[Passage for review]:
Grammy Award-nominated sister duo Larkin Poe release their new video “Back Down South” from their widely acclaimed album, Self Made Man. Released June 12 via the band’s own Tricki-Woo Records, in its first week of sales the album rose to the top of Billboard’s “Top New Artists Albums” and “Current Rock Albums” charts, while also climbing to #1 “Blues Albums”, #2 on the “Americana/Folk Albums”, #7 “Heatseekers” and #11 on the overall “Top Current Albums Sales” chart. In addition, Self Made Man was among the top 5 on Nielsen SoundScan’s “Record Label Independent” chart, as well as the top 10 on a variety of other charts, including “Internet Albums,” “Digital Albums,” and “Current Digital Albums.”
Yesterday, Rolling Stone Country premiered the official music video for Larkin Poe’s single “Back Down South.” “Roots American music is in our bones. We feel deep pride in being part of a new generation of music-makers who are building upon the foundations laid by those that came before — the bluesmen and women of the Delta, the shape note singers of the Great Smoky Mountains, and all the devils that went down to Georgia to jam some Rock ’n Roll. We ended up filming most of the outdoor shots on one of the hottest days we’ve had in Nashville, so many gallons of sweat were shed in the making of this music video — but it was totally worth it,” Larkin Poe told RSC in a recent interview.
Watch “Back Down South”
This past weekend, Larkin Poe celebrated the release of Self Made Man with a special full-band live-streamed performance at the brand new Brooklyn Bowl Nashville. The show was streamed live via FANS.COM and is available now through “FANS On Demand” as well as the band’s YouTube and Facebook channels, and the RelixYouTube and Facebook channels.

[Dataset]:
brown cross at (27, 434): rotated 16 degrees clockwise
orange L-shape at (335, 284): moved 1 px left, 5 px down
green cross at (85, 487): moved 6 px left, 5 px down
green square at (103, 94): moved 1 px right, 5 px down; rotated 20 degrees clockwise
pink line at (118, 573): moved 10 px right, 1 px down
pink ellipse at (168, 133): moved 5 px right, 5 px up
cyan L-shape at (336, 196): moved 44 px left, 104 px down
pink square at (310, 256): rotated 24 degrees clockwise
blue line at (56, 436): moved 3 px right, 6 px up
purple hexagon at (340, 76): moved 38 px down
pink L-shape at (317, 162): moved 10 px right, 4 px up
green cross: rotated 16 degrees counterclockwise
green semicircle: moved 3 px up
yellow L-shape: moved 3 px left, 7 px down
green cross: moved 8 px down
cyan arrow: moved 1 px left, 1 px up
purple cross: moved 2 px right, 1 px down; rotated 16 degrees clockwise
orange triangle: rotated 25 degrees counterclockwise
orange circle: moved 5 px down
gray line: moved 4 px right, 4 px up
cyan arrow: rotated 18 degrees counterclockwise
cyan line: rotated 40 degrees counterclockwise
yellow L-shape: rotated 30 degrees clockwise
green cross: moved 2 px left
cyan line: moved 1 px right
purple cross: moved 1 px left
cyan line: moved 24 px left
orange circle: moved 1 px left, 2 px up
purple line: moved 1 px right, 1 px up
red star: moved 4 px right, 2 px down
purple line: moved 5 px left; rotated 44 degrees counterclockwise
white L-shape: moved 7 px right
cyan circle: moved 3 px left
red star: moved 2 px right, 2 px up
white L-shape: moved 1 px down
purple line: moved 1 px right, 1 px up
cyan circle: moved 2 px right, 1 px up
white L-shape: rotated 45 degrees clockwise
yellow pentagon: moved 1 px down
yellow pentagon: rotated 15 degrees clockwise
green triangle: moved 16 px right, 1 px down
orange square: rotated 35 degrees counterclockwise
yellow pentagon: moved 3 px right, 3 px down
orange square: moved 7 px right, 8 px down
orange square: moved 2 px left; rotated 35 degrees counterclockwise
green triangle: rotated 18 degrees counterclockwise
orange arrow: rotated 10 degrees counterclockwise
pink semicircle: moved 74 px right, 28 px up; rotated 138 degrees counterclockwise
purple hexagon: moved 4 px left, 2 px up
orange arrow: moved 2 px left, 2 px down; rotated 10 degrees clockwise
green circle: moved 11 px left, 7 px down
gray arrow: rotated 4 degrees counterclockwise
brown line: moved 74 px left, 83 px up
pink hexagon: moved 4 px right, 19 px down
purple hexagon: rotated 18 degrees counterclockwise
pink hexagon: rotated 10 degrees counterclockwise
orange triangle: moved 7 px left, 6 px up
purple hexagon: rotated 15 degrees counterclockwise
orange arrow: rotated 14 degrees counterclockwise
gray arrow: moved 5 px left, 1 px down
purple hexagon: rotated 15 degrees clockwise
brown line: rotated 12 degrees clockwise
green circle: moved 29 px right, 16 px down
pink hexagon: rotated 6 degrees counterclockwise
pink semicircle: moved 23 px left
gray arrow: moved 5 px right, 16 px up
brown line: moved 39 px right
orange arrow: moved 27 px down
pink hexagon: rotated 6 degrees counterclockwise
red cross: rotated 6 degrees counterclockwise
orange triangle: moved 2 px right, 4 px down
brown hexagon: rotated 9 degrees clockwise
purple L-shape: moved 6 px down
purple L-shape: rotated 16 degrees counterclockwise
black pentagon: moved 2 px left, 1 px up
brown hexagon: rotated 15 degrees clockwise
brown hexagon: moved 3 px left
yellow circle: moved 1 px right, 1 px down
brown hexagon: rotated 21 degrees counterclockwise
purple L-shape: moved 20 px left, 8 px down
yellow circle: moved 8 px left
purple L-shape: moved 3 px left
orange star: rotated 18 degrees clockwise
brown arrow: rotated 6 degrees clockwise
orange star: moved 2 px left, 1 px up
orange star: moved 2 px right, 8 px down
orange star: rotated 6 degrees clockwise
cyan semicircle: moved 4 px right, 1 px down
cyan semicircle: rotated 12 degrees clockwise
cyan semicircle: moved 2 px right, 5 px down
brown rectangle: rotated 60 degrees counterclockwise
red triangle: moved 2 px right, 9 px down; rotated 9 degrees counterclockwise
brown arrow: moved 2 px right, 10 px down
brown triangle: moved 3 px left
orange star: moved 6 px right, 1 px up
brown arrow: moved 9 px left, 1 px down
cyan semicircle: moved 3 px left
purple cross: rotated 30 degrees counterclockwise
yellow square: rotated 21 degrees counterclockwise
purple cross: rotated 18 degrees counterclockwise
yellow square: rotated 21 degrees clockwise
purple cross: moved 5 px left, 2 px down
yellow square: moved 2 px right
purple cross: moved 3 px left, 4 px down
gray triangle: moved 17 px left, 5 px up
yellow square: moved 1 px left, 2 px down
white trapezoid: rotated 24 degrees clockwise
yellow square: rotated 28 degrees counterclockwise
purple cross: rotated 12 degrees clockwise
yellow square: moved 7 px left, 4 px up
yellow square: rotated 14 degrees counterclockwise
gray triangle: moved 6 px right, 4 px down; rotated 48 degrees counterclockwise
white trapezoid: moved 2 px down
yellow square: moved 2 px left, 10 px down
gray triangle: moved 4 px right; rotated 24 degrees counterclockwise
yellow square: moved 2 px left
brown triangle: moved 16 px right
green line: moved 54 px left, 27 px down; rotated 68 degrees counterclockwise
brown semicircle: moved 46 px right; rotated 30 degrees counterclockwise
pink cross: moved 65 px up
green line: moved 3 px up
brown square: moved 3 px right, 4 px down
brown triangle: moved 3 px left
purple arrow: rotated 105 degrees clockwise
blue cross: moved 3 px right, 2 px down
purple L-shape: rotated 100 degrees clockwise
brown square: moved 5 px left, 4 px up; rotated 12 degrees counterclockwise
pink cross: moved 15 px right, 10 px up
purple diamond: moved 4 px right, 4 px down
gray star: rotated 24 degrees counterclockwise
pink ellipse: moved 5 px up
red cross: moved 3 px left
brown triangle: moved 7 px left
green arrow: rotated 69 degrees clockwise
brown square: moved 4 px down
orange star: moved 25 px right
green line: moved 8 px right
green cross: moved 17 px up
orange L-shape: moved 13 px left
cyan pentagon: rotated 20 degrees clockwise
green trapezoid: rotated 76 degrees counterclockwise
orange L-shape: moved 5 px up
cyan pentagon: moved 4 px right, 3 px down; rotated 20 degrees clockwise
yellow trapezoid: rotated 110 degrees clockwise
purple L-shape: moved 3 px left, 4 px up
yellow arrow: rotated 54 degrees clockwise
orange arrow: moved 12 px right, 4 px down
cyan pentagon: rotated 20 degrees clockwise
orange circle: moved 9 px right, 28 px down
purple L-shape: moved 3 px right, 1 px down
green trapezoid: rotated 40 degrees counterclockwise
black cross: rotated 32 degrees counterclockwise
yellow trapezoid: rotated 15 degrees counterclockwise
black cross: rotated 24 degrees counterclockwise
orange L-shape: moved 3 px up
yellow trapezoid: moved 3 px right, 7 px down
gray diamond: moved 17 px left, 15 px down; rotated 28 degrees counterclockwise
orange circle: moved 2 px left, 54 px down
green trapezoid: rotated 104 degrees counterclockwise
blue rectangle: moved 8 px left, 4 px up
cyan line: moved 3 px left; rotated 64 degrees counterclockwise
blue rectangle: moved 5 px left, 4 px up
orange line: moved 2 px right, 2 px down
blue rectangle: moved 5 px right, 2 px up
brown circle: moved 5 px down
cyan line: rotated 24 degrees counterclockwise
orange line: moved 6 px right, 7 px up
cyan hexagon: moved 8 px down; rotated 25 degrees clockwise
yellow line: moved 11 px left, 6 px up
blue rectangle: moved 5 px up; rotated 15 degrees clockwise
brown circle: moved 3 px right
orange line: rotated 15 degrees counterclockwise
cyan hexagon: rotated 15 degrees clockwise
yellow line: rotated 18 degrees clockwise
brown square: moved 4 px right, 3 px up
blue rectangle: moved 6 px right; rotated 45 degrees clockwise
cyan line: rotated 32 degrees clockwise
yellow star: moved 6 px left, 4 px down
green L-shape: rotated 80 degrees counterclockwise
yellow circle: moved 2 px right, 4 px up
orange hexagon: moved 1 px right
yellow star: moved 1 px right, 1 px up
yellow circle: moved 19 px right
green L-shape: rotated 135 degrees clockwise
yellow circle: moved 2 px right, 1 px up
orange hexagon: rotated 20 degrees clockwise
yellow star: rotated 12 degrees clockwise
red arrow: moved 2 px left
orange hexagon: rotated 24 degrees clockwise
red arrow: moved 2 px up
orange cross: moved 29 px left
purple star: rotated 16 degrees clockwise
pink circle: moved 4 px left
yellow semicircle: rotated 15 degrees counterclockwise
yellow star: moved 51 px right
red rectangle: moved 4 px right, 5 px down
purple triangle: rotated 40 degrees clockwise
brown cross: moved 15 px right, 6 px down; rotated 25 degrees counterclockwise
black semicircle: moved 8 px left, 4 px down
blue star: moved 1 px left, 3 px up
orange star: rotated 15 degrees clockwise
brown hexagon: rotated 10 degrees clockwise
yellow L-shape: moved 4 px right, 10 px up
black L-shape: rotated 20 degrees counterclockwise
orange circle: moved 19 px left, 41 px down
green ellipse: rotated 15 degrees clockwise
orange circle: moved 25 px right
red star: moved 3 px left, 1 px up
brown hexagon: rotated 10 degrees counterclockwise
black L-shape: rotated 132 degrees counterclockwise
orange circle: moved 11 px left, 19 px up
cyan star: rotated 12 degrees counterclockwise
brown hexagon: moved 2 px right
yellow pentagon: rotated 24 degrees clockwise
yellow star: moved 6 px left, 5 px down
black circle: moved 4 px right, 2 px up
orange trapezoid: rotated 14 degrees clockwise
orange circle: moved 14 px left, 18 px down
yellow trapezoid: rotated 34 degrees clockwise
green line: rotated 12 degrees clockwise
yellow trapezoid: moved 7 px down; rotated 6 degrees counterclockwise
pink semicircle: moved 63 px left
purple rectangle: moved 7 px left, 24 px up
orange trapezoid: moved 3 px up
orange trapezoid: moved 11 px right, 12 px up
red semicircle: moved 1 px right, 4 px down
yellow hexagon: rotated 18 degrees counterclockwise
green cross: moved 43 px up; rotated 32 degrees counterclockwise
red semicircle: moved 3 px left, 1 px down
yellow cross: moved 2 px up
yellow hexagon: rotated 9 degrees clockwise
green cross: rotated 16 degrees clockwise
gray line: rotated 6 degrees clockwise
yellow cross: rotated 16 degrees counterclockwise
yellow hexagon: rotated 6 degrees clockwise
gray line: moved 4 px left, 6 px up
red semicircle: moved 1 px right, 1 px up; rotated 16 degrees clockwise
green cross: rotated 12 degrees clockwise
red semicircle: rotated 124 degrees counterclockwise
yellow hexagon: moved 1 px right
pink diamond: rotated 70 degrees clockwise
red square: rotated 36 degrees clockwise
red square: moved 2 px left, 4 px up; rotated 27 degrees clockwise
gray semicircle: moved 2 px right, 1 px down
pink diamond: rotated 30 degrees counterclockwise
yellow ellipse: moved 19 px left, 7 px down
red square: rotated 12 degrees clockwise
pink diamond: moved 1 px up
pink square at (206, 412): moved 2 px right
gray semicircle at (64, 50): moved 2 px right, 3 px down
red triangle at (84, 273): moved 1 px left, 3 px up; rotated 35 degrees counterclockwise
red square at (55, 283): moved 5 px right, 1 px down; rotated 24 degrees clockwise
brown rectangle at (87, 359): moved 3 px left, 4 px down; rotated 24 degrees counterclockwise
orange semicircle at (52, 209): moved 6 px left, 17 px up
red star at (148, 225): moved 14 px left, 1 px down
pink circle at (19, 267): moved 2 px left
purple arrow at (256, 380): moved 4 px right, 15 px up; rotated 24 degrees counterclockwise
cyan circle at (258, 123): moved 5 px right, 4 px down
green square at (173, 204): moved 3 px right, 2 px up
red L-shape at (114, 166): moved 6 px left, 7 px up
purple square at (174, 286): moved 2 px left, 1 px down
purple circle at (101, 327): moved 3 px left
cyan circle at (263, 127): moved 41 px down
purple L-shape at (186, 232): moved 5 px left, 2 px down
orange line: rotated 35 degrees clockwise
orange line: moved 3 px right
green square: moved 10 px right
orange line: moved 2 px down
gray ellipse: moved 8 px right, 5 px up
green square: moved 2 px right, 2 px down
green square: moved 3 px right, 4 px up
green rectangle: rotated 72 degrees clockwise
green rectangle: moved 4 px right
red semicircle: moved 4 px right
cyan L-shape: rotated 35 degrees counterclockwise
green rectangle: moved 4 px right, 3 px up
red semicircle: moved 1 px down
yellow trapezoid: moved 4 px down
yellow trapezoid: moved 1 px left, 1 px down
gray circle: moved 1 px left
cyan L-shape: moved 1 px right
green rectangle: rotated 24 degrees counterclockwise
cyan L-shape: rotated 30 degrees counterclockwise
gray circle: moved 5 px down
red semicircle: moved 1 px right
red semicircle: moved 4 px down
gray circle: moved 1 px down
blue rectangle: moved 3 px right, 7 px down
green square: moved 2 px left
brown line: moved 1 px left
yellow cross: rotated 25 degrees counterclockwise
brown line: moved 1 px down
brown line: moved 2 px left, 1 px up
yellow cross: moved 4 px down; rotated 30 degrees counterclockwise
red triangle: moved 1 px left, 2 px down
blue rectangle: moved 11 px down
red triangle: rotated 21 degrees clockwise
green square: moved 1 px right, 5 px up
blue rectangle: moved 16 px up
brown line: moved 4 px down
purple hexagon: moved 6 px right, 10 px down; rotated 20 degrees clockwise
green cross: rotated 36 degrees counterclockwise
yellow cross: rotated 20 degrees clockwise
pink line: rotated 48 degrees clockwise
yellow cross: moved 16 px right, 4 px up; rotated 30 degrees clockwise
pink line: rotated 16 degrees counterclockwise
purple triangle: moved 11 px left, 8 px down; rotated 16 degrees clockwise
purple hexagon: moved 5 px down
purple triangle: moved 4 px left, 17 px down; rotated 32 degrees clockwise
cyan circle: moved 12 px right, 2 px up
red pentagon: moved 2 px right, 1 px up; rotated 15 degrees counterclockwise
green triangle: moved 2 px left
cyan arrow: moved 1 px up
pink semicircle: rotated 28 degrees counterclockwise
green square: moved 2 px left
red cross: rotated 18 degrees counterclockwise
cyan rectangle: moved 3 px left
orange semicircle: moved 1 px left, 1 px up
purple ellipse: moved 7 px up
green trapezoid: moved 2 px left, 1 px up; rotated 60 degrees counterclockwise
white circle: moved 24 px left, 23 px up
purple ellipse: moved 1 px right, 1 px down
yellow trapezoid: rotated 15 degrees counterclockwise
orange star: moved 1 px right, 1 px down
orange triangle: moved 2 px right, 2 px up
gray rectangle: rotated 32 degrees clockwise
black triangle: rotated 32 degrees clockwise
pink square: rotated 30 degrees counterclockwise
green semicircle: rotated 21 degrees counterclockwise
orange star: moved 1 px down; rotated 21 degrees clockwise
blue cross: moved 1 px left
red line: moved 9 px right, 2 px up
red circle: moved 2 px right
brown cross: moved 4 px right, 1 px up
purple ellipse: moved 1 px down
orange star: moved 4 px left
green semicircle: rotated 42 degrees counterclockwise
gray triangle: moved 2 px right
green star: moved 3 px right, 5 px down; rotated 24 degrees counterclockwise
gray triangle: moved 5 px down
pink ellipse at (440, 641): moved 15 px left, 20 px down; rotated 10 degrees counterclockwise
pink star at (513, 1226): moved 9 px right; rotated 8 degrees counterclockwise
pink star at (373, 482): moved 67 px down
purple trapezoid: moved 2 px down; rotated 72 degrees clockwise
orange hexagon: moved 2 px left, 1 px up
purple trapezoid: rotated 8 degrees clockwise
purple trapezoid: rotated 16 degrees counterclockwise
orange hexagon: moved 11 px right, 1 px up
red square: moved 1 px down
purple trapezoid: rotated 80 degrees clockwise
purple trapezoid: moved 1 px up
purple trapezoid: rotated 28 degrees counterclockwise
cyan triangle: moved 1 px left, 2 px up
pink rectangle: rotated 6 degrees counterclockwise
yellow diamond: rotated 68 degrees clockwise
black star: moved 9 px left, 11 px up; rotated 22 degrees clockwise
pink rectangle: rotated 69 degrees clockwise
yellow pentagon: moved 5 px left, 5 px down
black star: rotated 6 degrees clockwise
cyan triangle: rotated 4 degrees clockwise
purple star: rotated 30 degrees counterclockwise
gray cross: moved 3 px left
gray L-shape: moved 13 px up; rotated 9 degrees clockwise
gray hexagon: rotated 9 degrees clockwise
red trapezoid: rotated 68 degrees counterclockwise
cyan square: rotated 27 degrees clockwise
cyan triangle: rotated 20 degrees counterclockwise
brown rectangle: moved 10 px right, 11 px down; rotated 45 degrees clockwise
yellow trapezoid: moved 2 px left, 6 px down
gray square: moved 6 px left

[What you need to do]: Quote the passage in the Larkin Poe article above from "Yesterday, Rolling Stone" to "a recent interview.", word for word.

[Finished exercise]:
Yesterday, Rolling Stone Country premiered the official music video for Larkin Poe’s single “Back Down South.” “Roots American music is in our bones. We feel deep pride in being part of a new generation of music-makers who are building upon the foundations laid by those that came before — the bluesmen and women of the Delta, the shape note singers of the Great Smoky Mountains, and all the devils that went down to Georgia to jam some Rock ’n Roll. We ended up filming most of the outdoor shots on one of the hottest days we’ve had in Nashville, so many gallons of sweat were shed in the making of this music video — but it was totally worth it,” Larkin Poe told RSC in a recent interview.